A message from his ex-wife, which came after two years of no contact, however, made Turcotte reconsider. His foster parents, who he suspected had been distancing themselves from him as a way of preparing for an overdose death they saw as inevitable, also were in touch with him after two and a half years. Inspired by the knowledge that he was still loved and cared for, Turcotte said he was honest with the addictions team about how bad his drug problems really were.

“They worked as hard as they could with me,” he said. “I just thought, let’s give this one more chance.”

Despite relapsing three times, Turcotte worked harder than ever before at getting clean. Through an immense amount of effort, Turcotte managed to stop using all drugs, and has been clean for a year. The cravings never really go away, but he’s found something more important than drugs to devote his life to – his family.

“Every time I get a craving, or wake up from a dream like that, I remember what I have, what I’ve built and how hard it was to get over it,” he said.

In addition to the love of his family, Turcotte says keeping hope alive was an integral part of his rehabilitation.

[Collected data]
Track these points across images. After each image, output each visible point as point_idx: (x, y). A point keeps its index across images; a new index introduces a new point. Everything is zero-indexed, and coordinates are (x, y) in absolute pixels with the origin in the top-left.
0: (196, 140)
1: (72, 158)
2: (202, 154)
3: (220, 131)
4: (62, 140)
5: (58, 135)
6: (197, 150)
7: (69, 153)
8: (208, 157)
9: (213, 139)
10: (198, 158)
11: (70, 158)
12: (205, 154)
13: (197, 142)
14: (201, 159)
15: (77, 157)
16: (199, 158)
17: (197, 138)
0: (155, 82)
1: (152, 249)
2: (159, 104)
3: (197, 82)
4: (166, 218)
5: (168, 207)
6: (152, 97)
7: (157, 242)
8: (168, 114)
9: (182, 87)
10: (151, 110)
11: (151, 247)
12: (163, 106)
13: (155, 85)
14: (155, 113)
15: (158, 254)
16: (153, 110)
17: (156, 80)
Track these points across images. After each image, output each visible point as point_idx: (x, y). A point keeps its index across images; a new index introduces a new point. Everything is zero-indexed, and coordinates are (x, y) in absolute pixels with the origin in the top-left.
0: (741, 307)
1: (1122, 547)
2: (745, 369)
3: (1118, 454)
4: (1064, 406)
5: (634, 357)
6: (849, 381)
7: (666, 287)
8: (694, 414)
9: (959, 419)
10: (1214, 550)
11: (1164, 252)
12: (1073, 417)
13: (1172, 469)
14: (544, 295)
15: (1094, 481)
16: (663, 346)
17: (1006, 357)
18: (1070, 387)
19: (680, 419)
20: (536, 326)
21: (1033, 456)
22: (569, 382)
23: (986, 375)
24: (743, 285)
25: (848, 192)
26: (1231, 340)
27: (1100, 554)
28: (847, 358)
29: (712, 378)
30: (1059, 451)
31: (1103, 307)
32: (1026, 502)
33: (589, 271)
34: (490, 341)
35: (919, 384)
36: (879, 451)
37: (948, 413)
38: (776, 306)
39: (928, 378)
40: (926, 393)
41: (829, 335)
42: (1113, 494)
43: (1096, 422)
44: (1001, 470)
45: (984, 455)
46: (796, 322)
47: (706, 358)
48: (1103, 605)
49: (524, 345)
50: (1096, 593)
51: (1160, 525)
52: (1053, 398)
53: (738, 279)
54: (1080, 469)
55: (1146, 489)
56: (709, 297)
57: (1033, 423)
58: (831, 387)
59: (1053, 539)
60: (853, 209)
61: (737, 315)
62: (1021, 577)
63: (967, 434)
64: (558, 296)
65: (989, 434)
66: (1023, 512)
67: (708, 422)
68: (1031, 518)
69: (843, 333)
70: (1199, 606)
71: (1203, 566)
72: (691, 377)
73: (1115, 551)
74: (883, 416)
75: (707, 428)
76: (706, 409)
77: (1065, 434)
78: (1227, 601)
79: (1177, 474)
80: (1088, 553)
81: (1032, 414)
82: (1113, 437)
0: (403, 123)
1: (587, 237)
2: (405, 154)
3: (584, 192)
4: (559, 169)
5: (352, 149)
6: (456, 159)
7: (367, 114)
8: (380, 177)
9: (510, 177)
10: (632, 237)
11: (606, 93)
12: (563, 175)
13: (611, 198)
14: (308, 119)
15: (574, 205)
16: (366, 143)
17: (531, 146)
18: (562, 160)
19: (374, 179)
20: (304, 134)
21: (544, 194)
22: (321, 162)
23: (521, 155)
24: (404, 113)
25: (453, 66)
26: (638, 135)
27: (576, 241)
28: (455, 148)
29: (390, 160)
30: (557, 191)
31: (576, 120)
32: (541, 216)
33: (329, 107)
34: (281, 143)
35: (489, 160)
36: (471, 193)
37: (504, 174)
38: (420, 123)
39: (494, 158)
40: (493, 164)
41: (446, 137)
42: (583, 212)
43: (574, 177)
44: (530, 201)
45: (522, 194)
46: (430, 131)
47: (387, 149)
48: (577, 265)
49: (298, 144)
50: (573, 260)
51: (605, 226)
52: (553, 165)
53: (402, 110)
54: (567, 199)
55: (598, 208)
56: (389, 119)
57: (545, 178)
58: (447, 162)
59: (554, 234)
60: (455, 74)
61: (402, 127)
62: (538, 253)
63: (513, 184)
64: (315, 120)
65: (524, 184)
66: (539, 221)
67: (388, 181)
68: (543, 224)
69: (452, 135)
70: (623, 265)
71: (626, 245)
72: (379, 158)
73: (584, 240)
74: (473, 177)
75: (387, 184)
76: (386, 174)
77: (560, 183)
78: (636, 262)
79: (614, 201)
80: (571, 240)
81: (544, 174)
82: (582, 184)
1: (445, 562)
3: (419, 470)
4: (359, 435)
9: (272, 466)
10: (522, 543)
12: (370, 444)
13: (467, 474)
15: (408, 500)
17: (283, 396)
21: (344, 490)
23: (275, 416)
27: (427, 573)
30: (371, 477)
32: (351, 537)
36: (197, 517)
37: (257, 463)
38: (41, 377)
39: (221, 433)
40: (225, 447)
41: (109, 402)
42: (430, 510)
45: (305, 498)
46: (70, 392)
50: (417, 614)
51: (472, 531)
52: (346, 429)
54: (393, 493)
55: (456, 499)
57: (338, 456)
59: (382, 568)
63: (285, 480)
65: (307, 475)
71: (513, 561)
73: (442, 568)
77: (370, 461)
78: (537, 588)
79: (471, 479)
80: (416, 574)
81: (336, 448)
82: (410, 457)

PROBLEM 1
According to the excerpt about Turcotte's recovery, how long has Turcotte been clean?
PROBLEM 2
In the excerpt about Turcotte's recovery, substitute "treatment team" for "addictions team" and write out the passage from "A message from" to "to – his family.".
PROBLEM 3
List every person or group, apart from Turcotte himself, that the excerpt about Turcotte's recovery mentions.
The items that come after the excerpt about Turcotte's recovery are separate material.

ANSWER BOX 1
He has been clean for a year.

ANSWER BOX 2
A message from his ex-wife, which came after two years of no contact, however, made Turcotte reconsider. His foster parents, who he suspected had been distancing themselves from him as a way of preparing for an overdose death they saw as inevitable, also were in touch with him after two and a half years. Inspired by the knowledge that he was still loved and cared for, Turcotte said he was honest with the treatment team about how bad his drug problems really were.

“They worked as hard as they could with me,” he said. “I just thought, let’s give this one more chance.”

Despite relapsing three times, Turcotte worked harder than ever before at getting clean. Through an immense amount of effort, Turcotte managed to stop using all drugs, and has been clean for a year. The cravings never really go away, but he’s found something more important than drugs to devote his life to – his family.

ANSWER BOX 3
His ex-wife, his foster parents, the addictions team, and his family.